I am a mother to a wonderful teenage daughter, and we used to be incredibly close. We would spend hours chatting, shopping, and just enjoying each other’s company.

However, lately, she seems to prefer spending time with her friends and hardly confides in me anymore. I miss our close bond and I’m worried that she’s pulling away from me. I want to give her space to grow and develop her independence, but I also want to maintain a strong and open relationship with her.

What can I do to bridge this gap and reconnect with my daughter?

Sincerely,
Concerned Mother

Dear Concerned Mother,

It’s understandable that you’re feeling a bit lost as your daughter begins to assert her independence. The teenage years can be a turbulent time, and it’s common for young people to pull away from their parents as they seek to establish their own identities. However, this doesn’t mean that your bond with your daughter is lost forever.

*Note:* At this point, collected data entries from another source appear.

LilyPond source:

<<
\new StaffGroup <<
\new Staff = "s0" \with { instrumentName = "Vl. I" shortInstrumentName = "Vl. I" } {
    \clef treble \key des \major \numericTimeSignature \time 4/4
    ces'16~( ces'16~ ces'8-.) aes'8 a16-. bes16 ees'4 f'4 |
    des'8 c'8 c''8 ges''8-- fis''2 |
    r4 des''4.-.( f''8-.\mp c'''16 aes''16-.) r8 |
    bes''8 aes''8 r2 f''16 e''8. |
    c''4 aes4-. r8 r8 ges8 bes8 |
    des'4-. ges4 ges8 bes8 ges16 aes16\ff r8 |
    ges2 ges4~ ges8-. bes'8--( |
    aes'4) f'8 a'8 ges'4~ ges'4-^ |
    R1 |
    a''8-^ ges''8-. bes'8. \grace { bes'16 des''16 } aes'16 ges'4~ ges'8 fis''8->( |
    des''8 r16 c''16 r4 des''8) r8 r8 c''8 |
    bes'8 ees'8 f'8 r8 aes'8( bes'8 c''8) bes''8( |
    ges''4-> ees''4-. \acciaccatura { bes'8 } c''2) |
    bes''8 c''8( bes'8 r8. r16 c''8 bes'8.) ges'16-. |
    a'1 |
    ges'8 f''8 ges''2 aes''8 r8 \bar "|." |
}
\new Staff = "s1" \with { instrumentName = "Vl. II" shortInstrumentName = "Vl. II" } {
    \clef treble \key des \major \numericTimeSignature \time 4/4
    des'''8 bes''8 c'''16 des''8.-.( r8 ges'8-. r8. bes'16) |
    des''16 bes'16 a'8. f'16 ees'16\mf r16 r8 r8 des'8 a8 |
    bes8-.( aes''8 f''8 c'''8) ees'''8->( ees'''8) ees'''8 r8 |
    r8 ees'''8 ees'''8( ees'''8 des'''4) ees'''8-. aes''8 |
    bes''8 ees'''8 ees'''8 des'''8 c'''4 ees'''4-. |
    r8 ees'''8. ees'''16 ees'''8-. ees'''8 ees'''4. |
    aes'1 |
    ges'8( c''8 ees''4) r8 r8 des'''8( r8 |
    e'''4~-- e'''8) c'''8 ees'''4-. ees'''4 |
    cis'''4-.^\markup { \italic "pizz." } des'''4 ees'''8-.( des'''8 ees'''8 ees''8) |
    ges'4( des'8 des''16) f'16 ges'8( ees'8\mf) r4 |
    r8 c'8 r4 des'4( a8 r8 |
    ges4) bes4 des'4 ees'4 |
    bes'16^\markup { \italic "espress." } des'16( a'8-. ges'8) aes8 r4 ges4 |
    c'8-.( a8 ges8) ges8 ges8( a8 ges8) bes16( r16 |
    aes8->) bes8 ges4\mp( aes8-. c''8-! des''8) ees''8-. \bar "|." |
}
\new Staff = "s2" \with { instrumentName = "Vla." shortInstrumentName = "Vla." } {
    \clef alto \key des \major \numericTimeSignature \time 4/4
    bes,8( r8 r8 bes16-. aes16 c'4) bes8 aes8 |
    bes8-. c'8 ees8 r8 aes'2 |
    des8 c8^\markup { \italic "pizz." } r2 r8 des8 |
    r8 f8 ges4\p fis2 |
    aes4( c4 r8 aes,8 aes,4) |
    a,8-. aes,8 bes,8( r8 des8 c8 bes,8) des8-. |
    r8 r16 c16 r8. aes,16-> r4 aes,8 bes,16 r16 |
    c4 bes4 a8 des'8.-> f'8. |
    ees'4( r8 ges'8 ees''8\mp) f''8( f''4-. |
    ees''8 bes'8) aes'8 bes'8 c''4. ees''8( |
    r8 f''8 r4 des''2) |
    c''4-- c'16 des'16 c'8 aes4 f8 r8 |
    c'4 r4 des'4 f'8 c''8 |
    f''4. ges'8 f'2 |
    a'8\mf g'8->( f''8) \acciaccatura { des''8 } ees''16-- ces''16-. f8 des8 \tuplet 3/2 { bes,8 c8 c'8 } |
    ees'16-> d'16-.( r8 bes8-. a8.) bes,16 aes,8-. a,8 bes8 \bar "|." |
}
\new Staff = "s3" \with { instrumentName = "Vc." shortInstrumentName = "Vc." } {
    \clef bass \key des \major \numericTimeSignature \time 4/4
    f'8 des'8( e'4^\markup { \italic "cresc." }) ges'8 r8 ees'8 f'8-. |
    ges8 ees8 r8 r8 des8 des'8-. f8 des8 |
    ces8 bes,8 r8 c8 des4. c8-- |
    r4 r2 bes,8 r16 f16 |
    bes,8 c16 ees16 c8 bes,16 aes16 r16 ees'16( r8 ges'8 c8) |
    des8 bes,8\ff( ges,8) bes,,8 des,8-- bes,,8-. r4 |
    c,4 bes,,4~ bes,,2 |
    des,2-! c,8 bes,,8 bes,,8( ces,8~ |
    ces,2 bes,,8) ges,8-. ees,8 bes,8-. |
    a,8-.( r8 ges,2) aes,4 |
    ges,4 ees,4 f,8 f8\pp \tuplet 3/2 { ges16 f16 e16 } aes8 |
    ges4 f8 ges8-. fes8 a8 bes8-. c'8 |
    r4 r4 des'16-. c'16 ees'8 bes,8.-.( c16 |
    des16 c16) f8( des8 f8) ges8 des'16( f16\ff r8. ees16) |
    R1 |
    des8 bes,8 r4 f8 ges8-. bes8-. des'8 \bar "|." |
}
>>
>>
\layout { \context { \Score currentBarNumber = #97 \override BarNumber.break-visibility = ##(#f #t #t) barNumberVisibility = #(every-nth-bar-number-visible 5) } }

First and foremost, it’s important to communicate openly and honestly with your daughter. Let her know that you miss the closeness you once shared and that you’re willing to give her the space she needs while still being there for her. Avoid being too pushy or demanding, as this could push her further away. Instead, try to create opportunities for quality time together, whether it’s through shared activities or simply setting aside time to talk.

It’s also crucial to show an interest in your daughter’s life outside of your relationship. Take an interest in her friends, hobbies, and passions. By demonstrating that you respect her growing independence and value her as an individual, you can help rebuild the trust and connection that may have been strained.

Remember, the transition from childhood to adolescence can be challenging for both parents and children. Be patient, understanding, and open to change, and with time, you may find that your daughter begins to confide in you once again.